▸ Input data
###

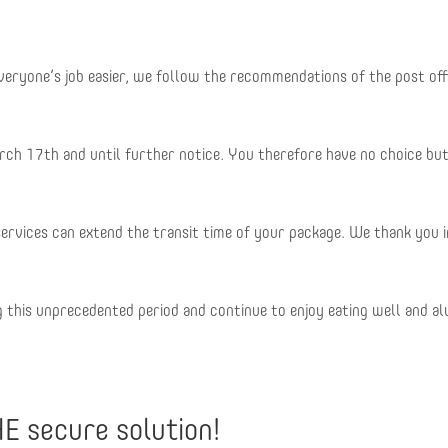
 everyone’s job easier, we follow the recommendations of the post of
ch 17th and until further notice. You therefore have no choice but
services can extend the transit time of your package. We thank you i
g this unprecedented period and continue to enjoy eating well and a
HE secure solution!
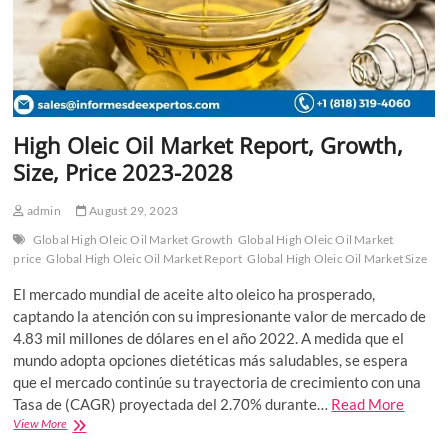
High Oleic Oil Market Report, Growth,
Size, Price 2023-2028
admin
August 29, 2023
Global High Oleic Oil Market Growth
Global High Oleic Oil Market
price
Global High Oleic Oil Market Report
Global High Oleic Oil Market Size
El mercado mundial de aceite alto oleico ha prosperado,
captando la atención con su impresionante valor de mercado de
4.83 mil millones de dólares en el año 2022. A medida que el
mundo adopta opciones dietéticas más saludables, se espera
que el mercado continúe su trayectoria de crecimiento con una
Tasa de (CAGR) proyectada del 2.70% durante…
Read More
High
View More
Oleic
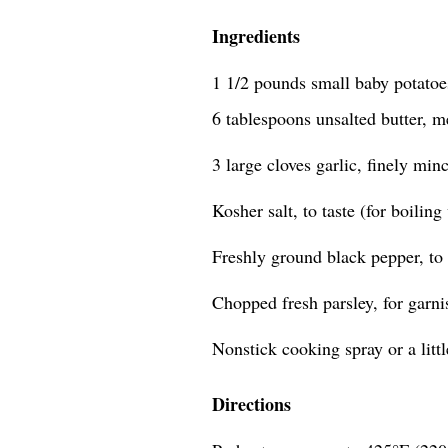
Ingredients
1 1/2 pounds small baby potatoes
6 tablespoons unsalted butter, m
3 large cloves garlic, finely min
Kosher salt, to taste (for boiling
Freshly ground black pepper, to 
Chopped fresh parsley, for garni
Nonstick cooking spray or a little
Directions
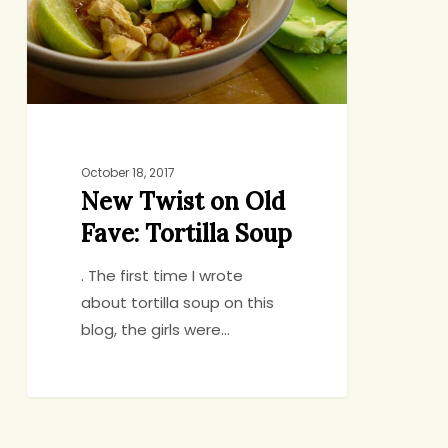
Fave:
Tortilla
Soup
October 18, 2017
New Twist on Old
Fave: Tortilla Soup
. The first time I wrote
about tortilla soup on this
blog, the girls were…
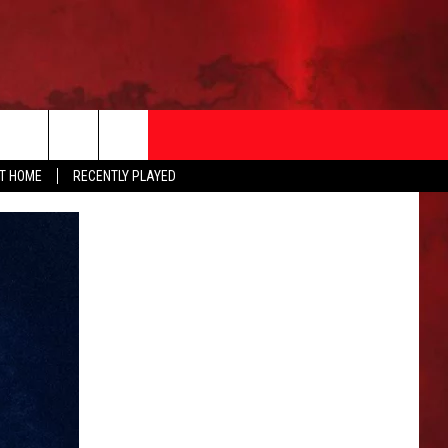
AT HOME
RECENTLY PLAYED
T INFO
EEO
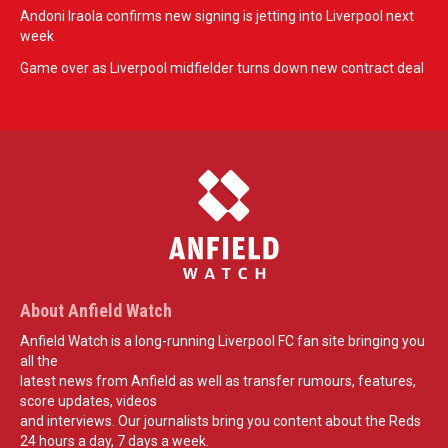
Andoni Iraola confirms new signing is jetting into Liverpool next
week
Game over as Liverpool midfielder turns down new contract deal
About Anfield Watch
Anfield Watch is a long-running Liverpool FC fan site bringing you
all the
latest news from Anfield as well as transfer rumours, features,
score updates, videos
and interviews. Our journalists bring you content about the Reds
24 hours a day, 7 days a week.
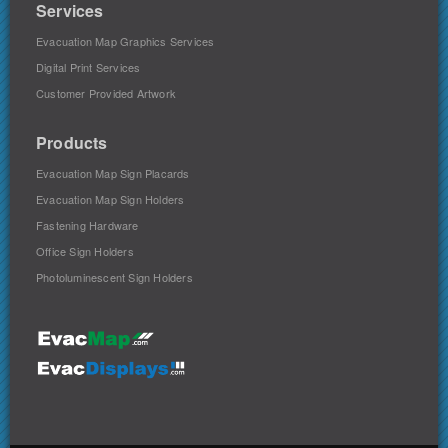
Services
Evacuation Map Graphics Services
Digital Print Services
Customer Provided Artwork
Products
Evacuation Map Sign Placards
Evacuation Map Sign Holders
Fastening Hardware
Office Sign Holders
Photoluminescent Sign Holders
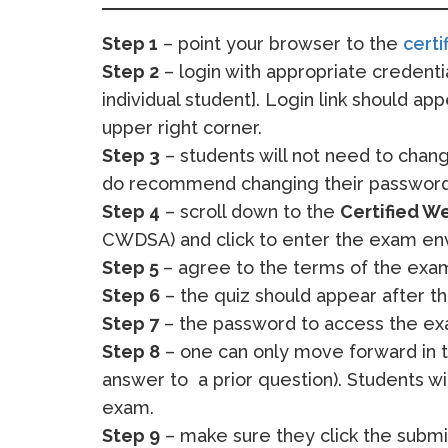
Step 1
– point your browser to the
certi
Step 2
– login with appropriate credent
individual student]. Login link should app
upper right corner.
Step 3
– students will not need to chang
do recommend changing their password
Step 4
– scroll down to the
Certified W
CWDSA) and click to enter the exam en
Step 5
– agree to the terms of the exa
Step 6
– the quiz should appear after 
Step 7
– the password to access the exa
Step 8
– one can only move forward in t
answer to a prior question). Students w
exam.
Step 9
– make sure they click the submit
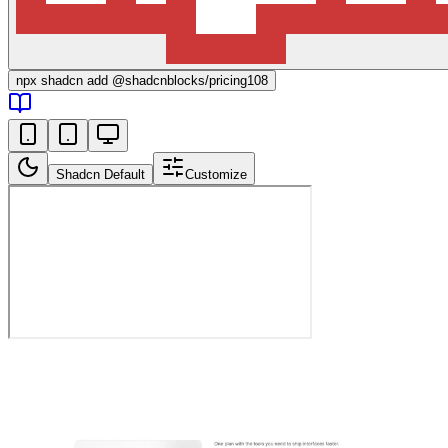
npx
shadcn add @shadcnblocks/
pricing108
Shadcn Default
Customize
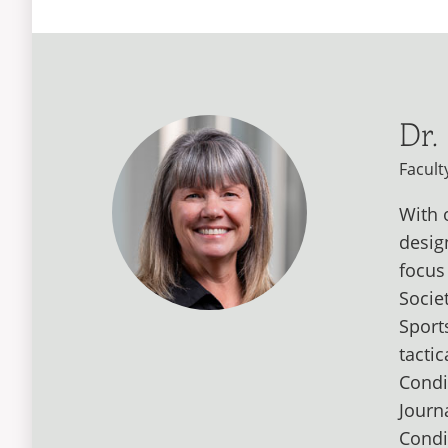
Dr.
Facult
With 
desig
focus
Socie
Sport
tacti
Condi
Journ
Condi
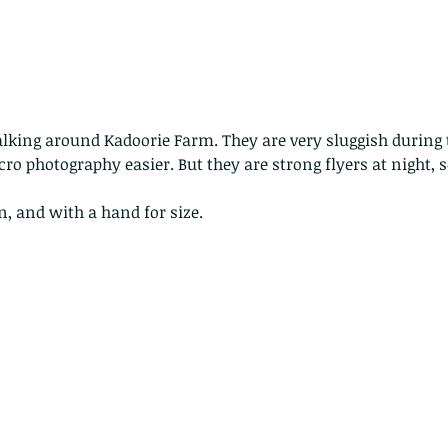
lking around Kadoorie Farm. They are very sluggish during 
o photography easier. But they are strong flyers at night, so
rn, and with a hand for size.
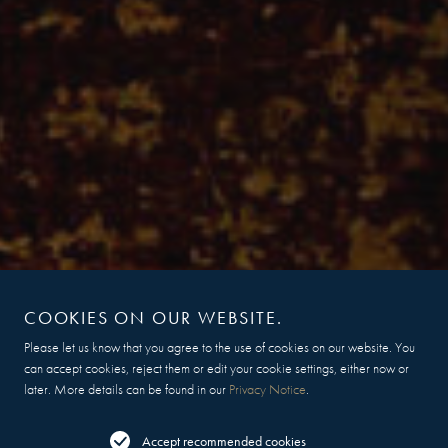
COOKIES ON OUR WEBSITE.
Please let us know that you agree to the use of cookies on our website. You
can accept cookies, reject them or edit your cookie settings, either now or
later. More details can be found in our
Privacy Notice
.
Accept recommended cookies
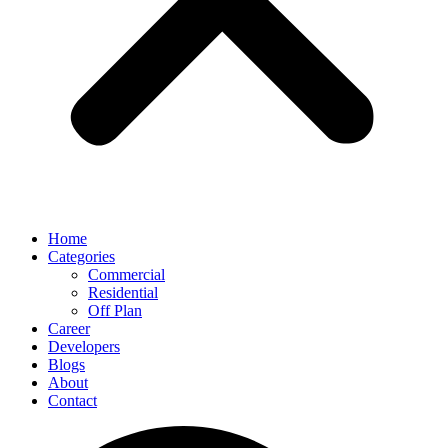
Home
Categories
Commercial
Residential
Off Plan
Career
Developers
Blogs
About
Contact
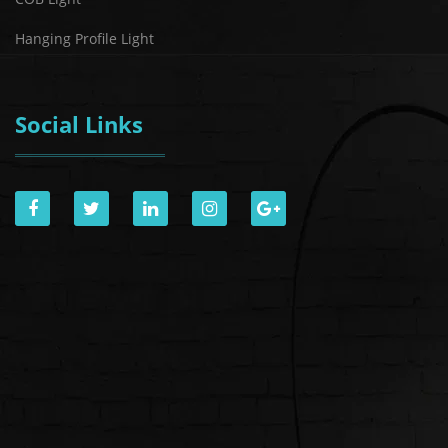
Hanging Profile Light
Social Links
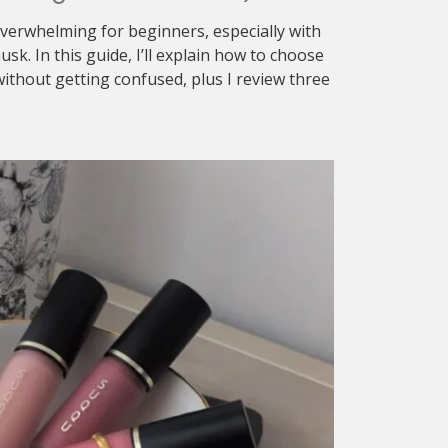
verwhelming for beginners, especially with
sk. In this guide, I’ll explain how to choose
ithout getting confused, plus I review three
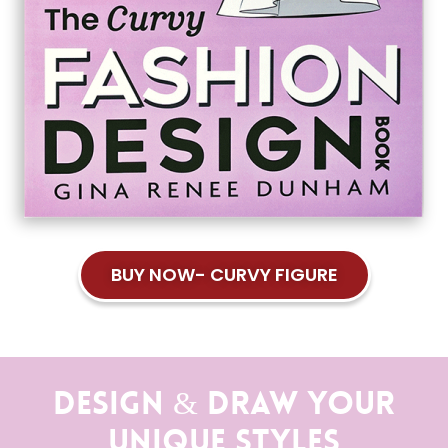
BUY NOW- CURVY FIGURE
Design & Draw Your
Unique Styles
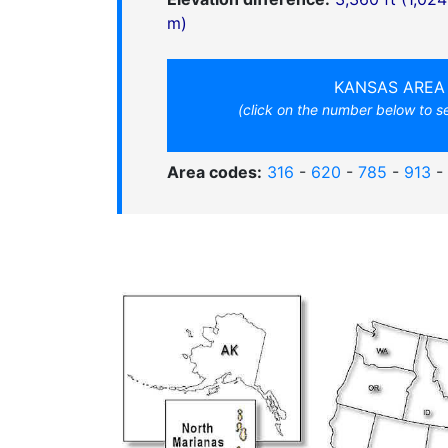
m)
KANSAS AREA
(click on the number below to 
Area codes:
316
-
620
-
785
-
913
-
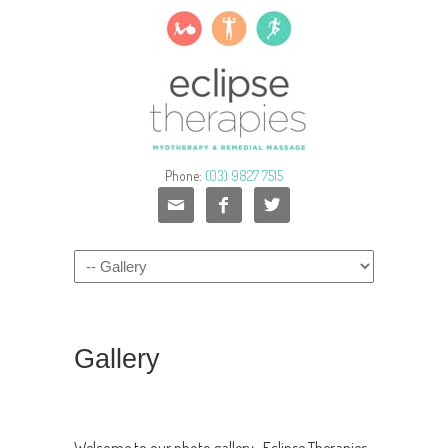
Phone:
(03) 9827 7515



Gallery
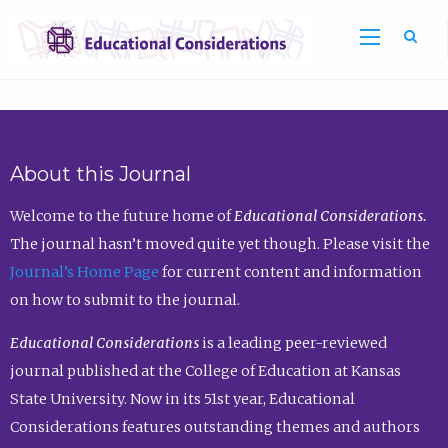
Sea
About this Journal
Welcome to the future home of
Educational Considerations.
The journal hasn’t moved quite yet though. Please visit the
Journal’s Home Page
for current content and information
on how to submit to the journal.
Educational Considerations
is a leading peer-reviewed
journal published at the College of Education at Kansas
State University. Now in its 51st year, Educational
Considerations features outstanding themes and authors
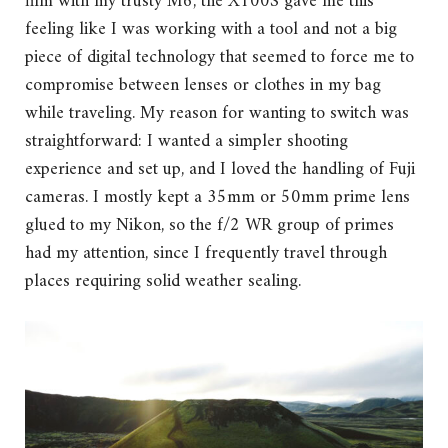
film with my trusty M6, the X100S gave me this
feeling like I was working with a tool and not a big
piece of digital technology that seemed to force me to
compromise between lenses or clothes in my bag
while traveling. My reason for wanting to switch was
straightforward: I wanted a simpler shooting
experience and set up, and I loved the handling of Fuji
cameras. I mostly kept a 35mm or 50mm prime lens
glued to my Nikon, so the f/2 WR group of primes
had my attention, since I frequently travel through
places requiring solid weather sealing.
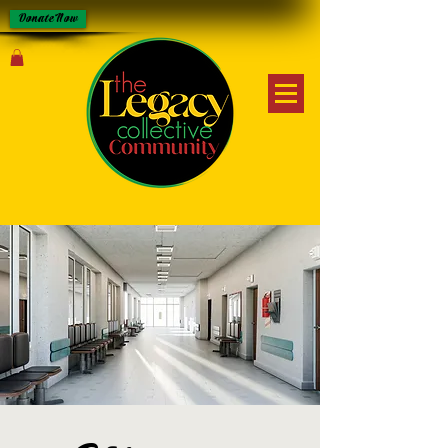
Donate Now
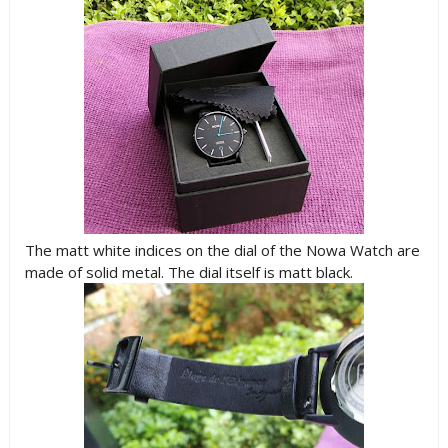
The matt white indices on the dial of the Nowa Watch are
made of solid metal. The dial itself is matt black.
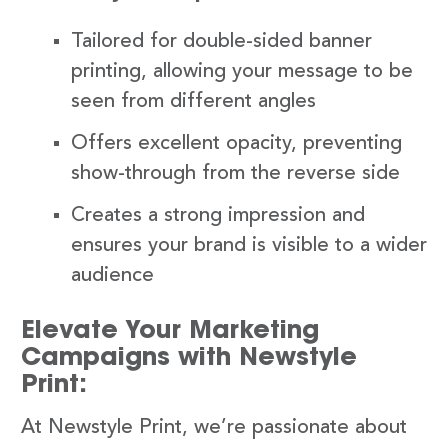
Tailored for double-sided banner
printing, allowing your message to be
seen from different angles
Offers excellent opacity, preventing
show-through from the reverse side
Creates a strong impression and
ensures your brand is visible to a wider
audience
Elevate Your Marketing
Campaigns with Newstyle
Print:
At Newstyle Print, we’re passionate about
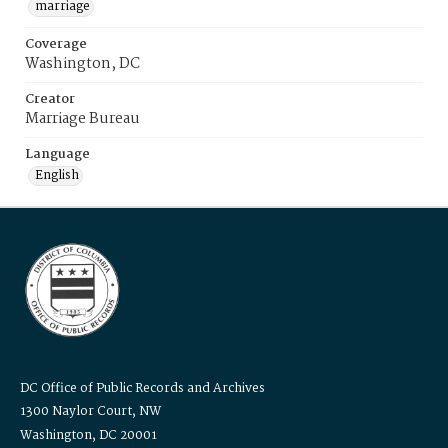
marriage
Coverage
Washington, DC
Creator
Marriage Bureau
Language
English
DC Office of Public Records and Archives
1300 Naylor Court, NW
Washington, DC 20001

###

▸ Problem to solve
Go through the listing and restate each line word for word, leaving out the pictures.

▸ Response
 everyone’s job easier, we follow the recommendations of the post of
ch 17th and until further notice. You therefore have no choice but
services can extend the transit time of your package. We thank you i
g this unprecedented period and continue to enjoy eating well and a
HE secure solution!
High Oleic Oil Market Report, Growth,
Size, Price 2023-2028
admin
August 29, 2023
Global High Oleic Oil Market Growth
Global High Oleic Oil Market
price
Global High Oleic Oil Market Report
Global High Oleic Oil Market Size
El mercado mundial de aceite alto oleico ha prosperado,
captando la atención con su impresionante valor de mercado de
4.83 mil millones de dólares en el año 2022. A medida que el
mundo adopta opciones dietéticas más saludables, se espera
que el mercado continúe su trayectoria de crecimiento con una
Tasa de (CAGR) proyectada del 2.70% durante…
Read More
High
View More
Oleic
Ingredients
1 1/2 pounds small baby potatoes
6 tablespoons unsalted butter, m
3 large cloves garlic, finely min
Kosher salt, to taste (for boiling
Freshly ground black pepper, to 
Chopped fresh parsley, for garni
Nonstick cooking spray or a little
Directions
Fave:
Tortilla
Soup
October 18, 2017
New Twist on Old
Fave: Tortilla Soup
. The first time I wrote
about tortilla soup on this
blog, the girls were…
AT HOME
RECENTLY PLAYED
T INFO
EEO
Andoni Iraola confirms new signing is jetting into Liverpool next
week
Game over as Liverpool midfielder turns down new contract deal
About Anfield Watch
Anfield Watch is a long-running Liverpool FC fan site bringing you
all the
latest news from Anfield as well as transfer rumours, features,
score updates, videos
and interviews. Our journalists bring you content about the Reds
24 hours a day, 7 days a week.
Services
Evacuation Map Graphics Services
Digital Print Services
Customer Provided Artwork
Products
Evacuation Map Sign Placards
Evacuation Map Sign Holders
Fastening Hardware
Office Sign Holders
Photoluminescent Sign Holders
Step 1
– point your browser to the
certi
Step 2
– login with appropriate credent
individual student]. Login link should app
upper right corner.
Step 3
– students will not need to chang
do recommend changing their password
Step 4
– scroll down to the
Certified W
CWDSA) and click to enter the exam en
Step 5
– agree to the terms of the exa
Step 6
– the quiz should appear after 
Step 7
– the password to access the exa
Step 8
– one can only move forward in t
answer to a prior question). Students w
exam.
Step 9
– make sure they click the submit
npx
shadcn add @shadcnblocks/
pricing108
Shadcn Default
Customize
Dr.
Facult
With 
desig
focus
Socie
Sport
tacti
Condi
Journ
Condi
lking around Kadoorie Farm. They are very sluggish during 
o photography easier. But they are strong flyers at night, so
rn, and with a hand for size.
COOKIES ON OUR WEBSITE.
Please let us know that you agree to the use of cookies on our website. You
can accept cookies, reject them or edit your cookie settings, either now or
later. More details can be found in our
Privacy Notice
.
Accept recommended cookies
Home
Categories
Commercial
Residential
Off Plan
Career
Developers
Blogs
About
Contact
Hanging Profile Light
Social Links
verwhelming for beginners, especially with
sk. In this guide, I’ll explain how to choose
ithout getting confused, plus I review three
BUY NOW- CURVY FIGURE
Design & Draw Your
Unique Styles
m)
KANSAS AREA
(click on the number below to 
Area codes:
316
-
620
-
785
-
913
-
Phone:
(03) 9827 7515



Gallery
Sea
About this Journal
Welcome to the future home of
Educational Considerations.
The journal hasn’t moved quite yet though. Please visit the
Journal’s Home Page
for current content and information
on how to submit to the journal.
Educational Considerations
is a leading peer-reviewed
journal published at the College of Education at Kansas
State University. Now in its 51st year, Educational
Considerations features outstanding themes and authors
film with my trusty M6, the X100S gave me this
feeling like I was working with a tool and not a big
piece of digital technology that seemed to force me to
compromise between lenses or clothes in my bag
while traveling. My reason for wanting to switch was
straightforward: I wanted a simpler shooting
experience and set up, and I loved the handling of Fuji
cameras. I mostly kept a 35mm or 50mm prime lens
glued to my Nikon, so the f/2 WR group of primes
had my attention, since I frequently travel through
places requiring solid weather sealing.
Donate Now
The matt white indices on the dial of the Nowa Watch are
made of solid metal. The dial itself is matt black.
Tailored for double-sided banner
printing, allowing your message to be
seen from different angles
Offers excellent opacity, preventing
show-through from the reverse side
Creates a strong impression and
ensures your brand is visible to a wider
audience
Elevate Your Marketing
Campaigns with Newstyle
Print:
At Newstyle Print, we’re passionate about
marriage
Coverage
Washington, DC
Creator
Marriage Bureau
Language
English
DC Office of Public Records and Archives
1300 Naylor Court, NW
Washington, DC 20001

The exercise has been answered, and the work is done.